Subjects for this study will be recruited from active and newly enrolled subjects in our larger ONH study. The study duration is three years, and we anticipate 38 subjects will enroll. Subjects will be recruited for this study if they present with either growth deceleration or at least one subnormal result for IGF-1 or IGFBP-3.

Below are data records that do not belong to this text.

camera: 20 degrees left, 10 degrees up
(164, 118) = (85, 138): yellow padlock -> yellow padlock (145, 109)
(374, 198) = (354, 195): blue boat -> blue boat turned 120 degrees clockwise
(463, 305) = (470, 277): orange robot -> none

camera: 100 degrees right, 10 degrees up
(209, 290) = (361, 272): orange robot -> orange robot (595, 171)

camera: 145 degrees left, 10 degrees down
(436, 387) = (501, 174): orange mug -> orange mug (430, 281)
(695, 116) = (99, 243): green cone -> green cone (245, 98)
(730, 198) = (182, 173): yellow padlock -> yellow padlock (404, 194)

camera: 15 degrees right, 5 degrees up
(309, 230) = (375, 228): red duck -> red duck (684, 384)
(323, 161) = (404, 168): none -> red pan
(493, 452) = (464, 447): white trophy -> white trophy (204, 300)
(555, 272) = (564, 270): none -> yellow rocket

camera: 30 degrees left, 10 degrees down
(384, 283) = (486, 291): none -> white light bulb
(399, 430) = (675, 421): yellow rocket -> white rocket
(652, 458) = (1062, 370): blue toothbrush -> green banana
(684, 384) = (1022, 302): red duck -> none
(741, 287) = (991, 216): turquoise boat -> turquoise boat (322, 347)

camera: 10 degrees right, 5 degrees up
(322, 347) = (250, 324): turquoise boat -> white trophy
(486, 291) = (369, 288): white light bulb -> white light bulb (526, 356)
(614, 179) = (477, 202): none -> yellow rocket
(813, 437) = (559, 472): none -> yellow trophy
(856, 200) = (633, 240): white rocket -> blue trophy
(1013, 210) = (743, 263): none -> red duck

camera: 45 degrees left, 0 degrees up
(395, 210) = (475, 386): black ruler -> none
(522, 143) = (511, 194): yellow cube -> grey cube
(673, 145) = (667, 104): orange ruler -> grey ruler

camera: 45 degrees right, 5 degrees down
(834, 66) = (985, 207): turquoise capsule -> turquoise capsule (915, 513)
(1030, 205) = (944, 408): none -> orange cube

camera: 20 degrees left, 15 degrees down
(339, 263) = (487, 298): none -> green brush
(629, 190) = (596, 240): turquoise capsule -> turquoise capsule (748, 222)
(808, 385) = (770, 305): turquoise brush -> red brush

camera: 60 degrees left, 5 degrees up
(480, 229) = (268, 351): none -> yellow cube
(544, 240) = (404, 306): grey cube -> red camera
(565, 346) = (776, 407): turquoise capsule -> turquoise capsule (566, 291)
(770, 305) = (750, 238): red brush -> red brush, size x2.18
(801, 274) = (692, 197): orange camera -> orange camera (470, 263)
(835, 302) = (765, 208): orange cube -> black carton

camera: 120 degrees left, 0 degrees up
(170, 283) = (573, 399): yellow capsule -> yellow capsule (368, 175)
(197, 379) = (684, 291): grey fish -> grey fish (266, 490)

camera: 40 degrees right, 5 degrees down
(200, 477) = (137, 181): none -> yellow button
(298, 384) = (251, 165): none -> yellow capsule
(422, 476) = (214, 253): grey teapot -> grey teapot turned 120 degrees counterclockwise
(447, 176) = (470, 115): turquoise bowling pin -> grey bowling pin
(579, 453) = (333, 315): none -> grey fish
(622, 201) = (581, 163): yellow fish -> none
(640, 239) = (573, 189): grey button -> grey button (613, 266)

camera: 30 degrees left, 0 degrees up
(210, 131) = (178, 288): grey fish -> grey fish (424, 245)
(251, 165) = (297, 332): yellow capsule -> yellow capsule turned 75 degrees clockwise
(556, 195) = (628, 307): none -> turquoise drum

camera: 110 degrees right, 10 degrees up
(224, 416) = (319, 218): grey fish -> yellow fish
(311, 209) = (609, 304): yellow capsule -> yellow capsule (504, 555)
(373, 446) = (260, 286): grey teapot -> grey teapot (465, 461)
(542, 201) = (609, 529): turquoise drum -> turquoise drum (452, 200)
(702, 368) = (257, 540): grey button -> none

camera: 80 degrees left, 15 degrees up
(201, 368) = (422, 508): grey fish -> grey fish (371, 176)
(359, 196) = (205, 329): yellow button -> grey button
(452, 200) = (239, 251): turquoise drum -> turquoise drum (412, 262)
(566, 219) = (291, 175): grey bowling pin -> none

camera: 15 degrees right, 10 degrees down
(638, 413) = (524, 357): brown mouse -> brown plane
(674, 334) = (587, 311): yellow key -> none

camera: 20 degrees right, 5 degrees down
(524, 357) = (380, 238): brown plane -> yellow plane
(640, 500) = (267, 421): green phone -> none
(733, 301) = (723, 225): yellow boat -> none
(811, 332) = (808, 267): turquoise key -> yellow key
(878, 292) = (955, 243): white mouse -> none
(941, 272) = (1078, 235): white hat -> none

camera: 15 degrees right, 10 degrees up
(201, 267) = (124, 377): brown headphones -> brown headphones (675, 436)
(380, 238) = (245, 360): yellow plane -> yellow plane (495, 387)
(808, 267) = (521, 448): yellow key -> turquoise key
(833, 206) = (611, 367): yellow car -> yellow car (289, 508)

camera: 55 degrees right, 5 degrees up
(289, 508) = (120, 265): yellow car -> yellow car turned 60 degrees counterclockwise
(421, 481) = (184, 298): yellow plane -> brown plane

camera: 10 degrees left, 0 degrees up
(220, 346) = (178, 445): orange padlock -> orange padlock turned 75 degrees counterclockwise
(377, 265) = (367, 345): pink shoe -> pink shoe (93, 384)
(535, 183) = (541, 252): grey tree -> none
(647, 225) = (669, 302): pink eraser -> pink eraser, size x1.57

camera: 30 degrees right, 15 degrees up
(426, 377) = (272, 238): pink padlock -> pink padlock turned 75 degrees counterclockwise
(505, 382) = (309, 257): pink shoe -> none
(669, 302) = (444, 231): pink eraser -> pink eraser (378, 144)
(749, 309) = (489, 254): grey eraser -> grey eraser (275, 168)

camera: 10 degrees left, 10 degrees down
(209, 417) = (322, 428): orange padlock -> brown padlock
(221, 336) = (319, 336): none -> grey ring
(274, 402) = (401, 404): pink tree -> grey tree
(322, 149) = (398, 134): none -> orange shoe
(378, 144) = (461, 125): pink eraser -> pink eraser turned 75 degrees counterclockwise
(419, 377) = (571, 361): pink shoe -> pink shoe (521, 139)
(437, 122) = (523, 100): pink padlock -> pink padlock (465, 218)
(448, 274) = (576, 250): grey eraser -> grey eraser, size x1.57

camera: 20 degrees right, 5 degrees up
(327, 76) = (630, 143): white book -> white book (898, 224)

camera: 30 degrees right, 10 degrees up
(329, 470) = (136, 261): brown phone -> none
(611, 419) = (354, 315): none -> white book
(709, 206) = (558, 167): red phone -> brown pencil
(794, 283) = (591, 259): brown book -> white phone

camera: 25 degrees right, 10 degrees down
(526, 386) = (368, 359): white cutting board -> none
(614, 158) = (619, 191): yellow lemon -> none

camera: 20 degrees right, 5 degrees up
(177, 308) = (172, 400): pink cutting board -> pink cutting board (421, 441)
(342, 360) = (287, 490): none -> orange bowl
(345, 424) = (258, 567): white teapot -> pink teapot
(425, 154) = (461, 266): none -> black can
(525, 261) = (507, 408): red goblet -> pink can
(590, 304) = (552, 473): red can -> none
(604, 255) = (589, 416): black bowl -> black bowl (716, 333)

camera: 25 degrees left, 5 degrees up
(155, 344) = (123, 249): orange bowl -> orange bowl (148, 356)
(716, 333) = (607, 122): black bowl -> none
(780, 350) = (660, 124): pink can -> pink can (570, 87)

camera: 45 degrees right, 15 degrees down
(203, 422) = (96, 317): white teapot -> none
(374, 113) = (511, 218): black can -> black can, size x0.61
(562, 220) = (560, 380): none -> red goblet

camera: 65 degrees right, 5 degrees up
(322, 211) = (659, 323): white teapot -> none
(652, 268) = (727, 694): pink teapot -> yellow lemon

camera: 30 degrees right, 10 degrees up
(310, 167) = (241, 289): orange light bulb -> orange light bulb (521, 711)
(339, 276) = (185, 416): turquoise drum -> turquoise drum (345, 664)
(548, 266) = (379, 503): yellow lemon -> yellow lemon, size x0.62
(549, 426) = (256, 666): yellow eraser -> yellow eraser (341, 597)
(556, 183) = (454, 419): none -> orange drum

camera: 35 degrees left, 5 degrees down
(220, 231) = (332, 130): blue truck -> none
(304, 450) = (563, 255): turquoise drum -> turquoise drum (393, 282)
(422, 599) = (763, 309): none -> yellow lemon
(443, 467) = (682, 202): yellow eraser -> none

Baseline information collected includes height, weight, head circumference, examinations by an endocrinologist and ophthalmologist, endocrine laboratory testing, fundus photography, electrophysiology testing, head MRI, and a developmental assessment. A glucagon stimulation test will be performed, and subjects deemed GH-deficient and having delayed growth will be assigned to GH treatment, in line with standard clinical practice. Those with normal development but determined to be GH-deficient by a glucagon stimulation test will be randomized to treatment with GH vs. control (no intervention; observation only).
Subjects assigned or randomized to treatment with GH will be provided with GH for the duration of their participation in the study. Enrolled subjects will return every four months to monitor progress. Subjects will undergo a physical examination at each visit, including height, weight, head circumference, and body fat. In addition, subjects assigned or randomized to growth hormone will have laboratory testing of thyroid, IGF-1, and IGFBP-3 hormones and fasting lipid levels.
Title: Biological Clock Dysfunction in Optic Nerve Hypoplasia
Study director: Casandra Fink
Children’s Hospital Los Angeles
Los Angeles, CA
Optic Nerve Hypoplasia (ONH) is a leading cause of blindness in children. For unclear reasons, the incidence of ONH is increasing, with ONH affecting about 1 in 10,000 live-born infants. In addition to visual deficits, ONH is associated with varying degrees of hypopituitarism, developmental delay, brain malformations, and obesity. Although genetic mutations have been rarely observed to result in ONH, the causes of ONH are largely not known. However, in limited anatomical observations, the suprachiasmatic nuclei (SCN) located in the anterior hypothalamus, which generate circadian rhythms, have been observed to be abnormal in children with ONH. Thus, children with ONH may have biological clock dysfunction.
In collaborative studies with Dr. Mark Borchert of Children’s Hospital Los Angeles (CHLA), we have recently discovered that one-half of children with ONH have grossly abnormal sleep-wake patterns, as assessed by actigraphy. Although not known for children with ONH, abnormal sleep-wake patterns have been observed to be associated with neurocognitive impairment and obesity. We also observe that nocturnal melatonin administration can improve abnormal sleep-wake cycles in these children, raising the possibility of treating abnormal rhythmicity in children with ONH.